— Чем могу помочь? — спросила девушка.
Я тяжело задышал.
— Ждите здесь, — выдавил я. — Я сам.
Медсестра осторожно встала и вышла из палаты.
Никогда я не видел, чтобы сердце могло так колотиться.
Старик лежал неподвижно, смотрел на меня в упор, а на лице его была написана такая ненависть, что я невольно отвел глаза.
Спустя минуту вошла медсестра и открыла окно.
Прохладный весенний воздух хлынул в палату.
В легкие ворвался живительный воздух.
Спасибо тебе, господи, что спас меня.
Сделав последнюю затяжку, я затушил сигарету в пепельнице и отбросил ее на тумбочку.
Молча опустился на кровать и закрыл глаза. Потом вздохнул и прошептал:
— Я ничего не скажу, отец.
Могила ждет меня. Я мужчина.
Когда-нибудь я найду ее, и мы поговорим.
Через какое-то время мы оба устанем, и нам будет безразлично, что дальше делать.
А теперь мне надо отдохнуть.
Вечером меня обещали выписать.
Но сегодня я ничего не должен делать. Сегодня воскресенье.
Таков закон.
Пока что не стоит об этом говорить.
Хорошо, что можно лежать и никуда не идти.
Вчера я съел только половину бутерброда и выпил только два стакана воды.
Разумеется, я не собираюсь делать этого и сегодня.
Ведь все равно ничего не ел и не пил.
Завтра я увижу сына.
Ему я обо всем расскажу.
Конечно, он будет удивлен.
Он, как и все остальные, наверное, подумает, что у меня белая горячка.
Видели бы вы, как он меня ударил.
Или даже лучше. Не успел он меня ударить, как его самого раз пять ударили.

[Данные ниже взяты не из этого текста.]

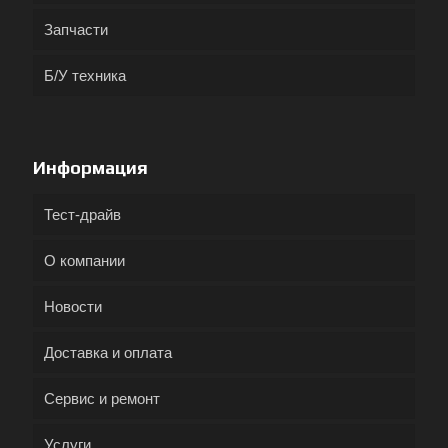
Запчасти
Б/У техника
Информация
Тест-драйв
О компании
Новости
Доставка и оплата
Сервис и ремонт
Услуги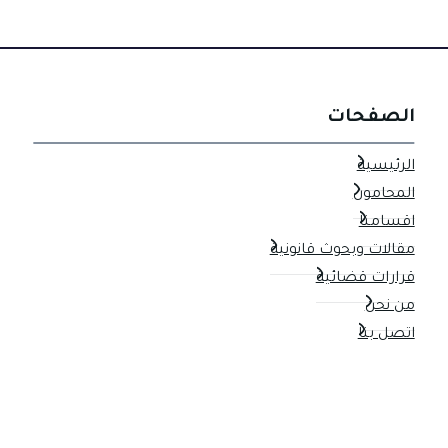
الصفحات
الرئيسية
المحامون
اقسامنا
مقالات وبحوث قانونية
قرارات قضائية
من نحن
اتصل بنا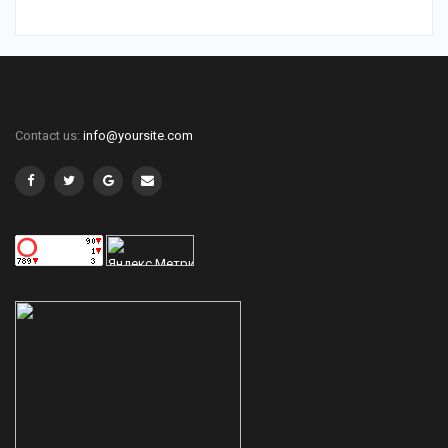
Contact us:
info@yoursite.com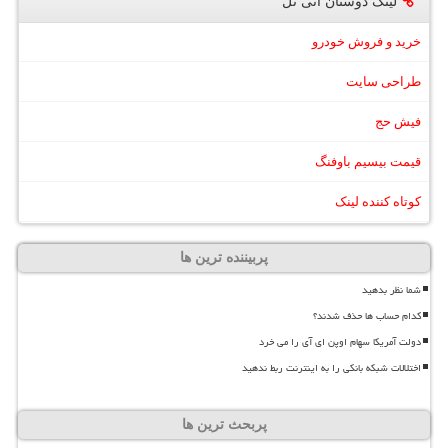
لینک دوستان آنی تل
خرید و فروش خودرو
طراحی سایت
فیش حج
قیمت بیسیم باوفنگ
کوتاه کننده لینک
پربیننده ترین ها
شما نظر بدهید
کدام حساب ها حذف شدند؟
دولت آمریکا سهام اوپن ای آی را می خرد
اختلالات شبکه بانکی را به اینترنت ربط ندهید
پربحث ترین ها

Впрочем, потом я ничего уже не помню.
Честно говоря, я и сейчас ничего не помню — кроме этого черного пятна, будто закат над головой.
Пятно это похоже на то, что осталось у меня на руке от удара.
Сначала оно было черное, как чернила, потом стало что-то вроде свечения.
Это происходило при ярком солнечном свете.
И еще мне чудилось, будто у меня во рту осколки стекла.